-- INSTRUCTIONS FOR THE TASK --
Search the records below for the string "Garden" and copy each line where it turns up.

-- THE RECORDS --
- - -

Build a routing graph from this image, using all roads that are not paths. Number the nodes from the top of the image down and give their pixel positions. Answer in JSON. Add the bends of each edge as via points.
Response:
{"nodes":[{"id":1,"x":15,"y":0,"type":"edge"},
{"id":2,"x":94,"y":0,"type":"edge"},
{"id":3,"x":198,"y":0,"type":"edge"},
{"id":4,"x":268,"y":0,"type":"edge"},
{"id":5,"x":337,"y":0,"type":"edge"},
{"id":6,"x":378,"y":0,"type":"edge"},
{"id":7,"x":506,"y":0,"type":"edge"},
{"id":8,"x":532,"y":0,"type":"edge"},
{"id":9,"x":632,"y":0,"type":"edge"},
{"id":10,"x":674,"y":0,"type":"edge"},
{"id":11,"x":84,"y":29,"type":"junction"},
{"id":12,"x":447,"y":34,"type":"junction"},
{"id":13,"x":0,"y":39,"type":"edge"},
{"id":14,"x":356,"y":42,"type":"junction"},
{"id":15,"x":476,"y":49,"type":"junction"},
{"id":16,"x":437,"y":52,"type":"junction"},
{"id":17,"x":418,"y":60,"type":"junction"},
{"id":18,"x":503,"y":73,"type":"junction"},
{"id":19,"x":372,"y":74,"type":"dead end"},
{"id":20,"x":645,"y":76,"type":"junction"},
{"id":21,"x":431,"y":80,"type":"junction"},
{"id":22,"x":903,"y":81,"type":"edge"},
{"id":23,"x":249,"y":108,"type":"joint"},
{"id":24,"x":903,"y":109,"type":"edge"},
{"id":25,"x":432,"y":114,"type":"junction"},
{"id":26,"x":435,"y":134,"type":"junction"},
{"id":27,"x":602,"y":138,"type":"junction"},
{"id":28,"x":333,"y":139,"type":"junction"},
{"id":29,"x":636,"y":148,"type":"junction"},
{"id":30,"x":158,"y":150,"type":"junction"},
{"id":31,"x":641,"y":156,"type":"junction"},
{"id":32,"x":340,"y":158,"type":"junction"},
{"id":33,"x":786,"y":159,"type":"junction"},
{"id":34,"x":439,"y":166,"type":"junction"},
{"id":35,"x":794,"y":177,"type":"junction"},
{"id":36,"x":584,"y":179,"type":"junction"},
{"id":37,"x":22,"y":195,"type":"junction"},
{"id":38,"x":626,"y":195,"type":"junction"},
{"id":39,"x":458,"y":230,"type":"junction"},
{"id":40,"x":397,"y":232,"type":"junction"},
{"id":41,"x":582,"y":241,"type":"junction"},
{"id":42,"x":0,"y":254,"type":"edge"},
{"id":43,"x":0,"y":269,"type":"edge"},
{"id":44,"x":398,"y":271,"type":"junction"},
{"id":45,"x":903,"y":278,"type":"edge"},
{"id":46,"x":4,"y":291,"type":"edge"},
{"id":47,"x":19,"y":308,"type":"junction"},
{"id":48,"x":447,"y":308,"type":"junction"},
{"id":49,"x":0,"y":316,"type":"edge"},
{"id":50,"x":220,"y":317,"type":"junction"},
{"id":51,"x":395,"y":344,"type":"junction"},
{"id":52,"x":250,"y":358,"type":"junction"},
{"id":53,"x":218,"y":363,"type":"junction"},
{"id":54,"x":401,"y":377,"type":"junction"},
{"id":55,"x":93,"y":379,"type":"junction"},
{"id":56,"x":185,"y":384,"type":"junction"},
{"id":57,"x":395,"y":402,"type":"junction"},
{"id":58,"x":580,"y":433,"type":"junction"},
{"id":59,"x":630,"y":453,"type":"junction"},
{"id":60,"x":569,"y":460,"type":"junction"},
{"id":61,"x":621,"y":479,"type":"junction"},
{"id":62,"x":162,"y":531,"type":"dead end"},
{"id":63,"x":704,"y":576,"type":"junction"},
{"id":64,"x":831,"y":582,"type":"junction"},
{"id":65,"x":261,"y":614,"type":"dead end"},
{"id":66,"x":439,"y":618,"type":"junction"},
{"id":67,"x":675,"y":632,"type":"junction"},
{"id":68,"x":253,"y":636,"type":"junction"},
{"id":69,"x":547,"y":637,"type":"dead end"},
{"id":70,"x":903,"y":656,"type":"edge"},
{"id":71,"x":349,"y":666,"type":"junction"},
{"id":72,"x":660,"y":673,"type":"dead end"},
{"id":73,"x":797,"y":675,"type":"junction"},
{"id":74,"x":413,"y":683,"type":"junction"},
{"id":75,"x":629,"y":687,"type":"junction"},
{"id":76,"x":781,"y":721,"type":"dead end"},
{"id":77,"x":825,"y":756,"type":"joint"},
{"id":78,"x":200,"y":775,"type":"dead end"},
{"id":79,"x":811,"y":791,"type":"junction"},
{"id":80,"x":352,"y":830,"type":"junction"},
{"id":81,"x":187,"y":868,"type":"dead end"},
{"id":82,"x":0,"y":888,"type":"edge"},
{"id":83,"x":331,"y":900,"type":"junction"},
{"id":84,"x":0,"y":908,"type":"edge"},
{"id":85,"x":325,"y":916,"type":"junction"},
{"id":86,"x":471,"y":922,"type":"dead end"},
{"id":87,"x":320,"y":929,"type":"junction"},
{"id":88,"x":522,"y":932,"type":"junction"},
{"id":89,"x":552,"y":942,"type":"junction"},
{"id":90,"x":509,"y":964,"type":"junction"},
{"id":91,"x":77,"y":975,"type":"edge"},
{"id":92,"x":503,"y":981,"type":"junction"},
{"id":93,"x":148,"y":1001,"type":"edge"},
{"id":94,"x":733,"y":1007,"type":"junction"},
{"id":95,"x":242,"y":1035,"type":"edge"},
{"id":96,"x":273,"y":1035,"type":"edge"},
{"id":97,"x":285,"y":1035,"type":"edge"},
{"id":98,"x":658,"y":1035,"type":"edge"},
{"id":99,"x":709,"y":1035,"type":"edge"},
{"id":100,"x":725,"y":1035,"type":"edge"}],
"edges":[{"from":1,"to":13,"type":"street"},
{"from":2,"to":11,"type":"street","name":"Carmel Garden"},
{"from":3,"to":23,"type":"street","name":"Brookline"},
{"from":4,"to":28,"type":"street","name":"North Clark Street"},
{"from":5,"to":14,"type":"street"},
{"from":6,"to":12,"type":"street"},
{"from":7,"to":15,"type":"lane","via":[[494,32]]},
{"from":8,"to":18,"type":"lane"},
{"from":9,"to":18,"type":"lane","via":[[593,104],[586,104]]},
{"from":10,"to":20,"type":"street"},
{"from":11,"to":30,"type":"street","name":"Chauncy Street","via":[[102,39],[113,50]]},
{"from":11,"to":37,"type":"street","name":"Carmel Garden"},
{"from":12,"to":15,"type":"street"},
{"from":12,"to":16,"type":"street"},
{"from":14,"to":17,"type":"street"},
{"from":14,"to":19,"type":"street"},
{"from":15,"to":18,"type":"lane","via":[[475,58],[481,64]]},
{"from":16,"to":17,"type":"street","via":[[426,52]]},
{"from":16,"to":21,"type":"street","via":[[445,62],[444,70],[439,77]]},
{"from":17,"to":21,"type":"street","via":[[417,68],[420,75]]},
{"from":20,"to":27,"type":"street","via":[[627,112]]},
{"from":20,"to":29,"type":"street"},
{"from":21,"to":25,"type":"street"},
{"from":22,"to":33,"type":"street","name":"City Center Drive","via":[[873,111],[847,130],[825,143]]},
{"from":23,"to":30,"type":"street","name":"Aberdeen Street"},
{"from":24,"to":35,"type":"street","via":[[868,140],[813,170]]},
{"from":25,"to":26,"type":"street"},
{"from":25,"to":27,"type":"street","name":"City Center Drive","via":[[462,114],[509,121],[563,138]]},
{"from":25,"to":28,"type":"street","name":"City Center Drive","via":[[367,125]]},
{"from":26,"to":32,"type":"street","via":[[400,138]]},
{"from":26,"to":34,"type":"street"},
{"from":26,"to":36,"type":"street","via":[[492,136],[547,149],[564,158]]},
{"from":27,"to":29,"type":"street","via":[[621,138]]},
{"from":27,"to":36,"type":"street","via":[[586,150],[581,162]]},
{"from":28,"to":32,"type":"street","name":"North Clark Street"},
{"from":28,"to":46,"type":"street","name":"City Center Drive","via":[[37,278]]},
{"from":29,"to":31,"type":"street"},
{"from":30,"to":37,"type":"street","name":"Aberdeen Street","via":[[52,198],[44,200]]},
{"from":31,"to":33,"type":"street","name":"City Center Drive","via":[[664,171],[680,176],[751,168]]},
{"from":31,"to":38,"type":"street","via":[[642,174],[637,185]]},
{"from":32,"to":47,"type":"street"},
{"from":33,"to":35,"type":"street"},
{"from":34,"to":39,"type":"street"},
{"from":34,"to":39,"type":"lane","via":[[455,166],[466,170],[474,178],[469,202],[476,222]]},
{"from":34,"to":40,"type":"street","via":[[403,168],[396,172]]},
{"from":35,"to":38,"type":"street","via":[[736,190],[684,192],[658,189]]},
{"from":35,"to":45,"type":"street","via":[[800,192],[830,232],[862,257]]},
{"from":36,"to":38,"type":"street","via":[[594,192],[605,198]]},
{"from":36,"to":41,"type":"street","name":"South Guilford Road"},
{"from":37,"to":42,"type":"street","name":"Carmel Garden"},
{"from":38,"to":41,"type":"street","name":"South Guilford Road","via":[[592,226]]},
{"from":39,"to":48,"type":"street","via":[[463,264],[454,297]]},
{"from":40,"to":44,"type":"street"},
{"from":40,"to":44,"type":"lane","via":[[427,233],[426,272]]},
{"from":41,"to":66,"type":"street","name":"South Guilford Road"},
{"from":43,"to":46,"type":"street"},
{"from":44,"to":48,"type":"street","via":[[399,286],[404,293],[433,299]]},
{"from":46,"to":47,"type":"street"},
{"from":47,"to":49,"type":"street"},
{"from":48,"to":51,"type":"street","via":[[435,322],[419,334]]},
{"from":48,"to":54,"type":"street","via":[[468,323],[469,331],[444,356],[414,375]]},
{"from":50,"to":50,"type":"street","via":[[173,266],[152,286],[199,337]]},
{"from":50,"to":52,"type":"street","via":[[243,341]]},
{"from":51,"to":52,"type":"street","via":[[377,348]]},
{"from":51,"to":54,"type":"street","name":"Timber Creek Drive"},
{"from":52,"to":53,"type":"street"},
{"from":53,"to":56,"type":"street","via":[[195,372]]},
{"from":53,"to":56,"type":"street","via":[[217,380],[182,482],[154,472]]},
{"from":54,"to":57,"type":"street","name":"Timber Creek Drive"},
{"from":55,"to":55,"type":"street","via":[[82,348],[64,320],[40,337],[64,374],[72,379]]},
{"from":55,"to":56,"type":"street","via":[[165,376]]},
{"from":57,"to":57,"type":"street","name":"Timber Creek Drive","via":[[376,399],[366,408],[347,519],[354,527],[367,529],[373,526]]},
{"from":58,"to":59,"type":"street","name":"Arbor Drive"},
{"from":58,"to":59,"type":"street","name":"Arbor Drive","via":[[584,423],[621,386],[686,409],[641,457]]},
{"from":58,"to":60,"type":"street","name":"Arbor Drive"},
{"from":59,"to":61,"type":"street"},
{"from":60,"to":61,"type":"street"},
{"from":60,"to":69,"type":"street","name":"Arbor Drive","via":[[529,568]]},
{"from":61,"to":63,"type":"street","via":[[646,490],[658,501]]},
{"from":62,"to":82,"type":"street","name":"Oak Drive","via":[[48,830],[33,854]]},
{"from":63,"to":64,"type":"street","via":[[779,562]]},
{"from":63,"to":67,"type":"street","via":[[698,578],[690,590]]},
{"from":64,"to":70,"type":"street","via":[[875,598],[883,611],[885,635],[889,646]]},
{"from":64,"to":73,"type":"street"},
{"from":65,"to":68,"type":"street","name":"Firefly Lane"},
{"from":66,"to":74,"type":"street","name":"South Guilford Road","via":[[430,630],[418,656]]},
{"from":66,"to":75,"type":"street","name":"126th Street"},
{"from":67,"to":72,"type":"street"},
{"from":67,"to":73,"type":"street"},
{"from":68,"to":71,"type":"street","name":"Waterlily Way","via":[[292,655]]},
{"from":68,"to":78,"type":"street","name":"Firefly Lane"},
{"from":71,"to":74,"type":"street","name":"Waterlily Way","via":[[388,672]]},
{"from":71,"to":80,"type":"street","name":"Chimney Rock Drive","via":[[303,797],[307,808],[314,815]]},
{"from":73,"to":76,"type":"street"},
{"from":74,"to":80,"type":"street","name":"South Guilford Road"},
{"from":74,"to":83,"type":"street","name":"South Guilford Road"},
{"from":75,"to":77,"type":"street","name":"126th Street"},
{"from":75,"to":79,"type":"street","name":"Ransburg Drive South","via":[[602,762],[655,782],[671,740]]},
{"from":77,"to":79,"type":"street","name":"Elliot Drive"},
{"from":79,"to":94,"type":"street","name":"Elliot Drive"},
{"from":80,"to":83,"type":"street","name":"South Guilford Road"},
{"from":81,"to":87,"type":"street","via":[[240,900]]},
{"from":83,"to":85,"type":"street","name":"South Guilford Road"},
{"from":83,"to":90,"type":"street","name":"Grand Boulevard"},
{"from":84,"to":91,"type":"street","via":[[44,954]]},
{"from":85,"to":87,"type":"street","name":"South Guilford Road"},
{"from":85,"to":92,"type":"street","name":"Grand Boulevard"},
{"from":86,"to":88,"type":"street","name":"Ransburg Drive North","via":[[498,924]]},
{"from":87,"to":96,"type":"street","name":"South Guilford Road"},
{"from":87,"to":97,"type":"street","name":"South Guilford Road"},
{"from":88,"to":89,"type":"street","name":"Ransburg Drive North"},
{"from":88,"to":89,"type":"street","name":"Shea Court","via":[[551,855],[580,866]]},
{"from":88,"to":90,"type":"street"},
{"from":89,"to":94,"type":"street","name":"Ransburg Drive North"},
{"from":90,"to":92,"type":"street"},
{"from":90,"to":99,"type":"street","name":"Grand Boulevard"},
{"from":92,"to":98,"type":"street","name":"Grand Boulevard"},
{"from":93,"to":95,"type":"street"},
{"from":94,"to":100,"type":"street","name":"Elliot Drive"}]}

- - -

-- REPLY --
{"from":2,"to":11,"type":"street","name":"Carmel Garden"},
{"from":11,"to":37,"type":"street","name":"Carmel Garden"},
{"from":37,"to":42,"type":"street","name":"Carmel Garden"},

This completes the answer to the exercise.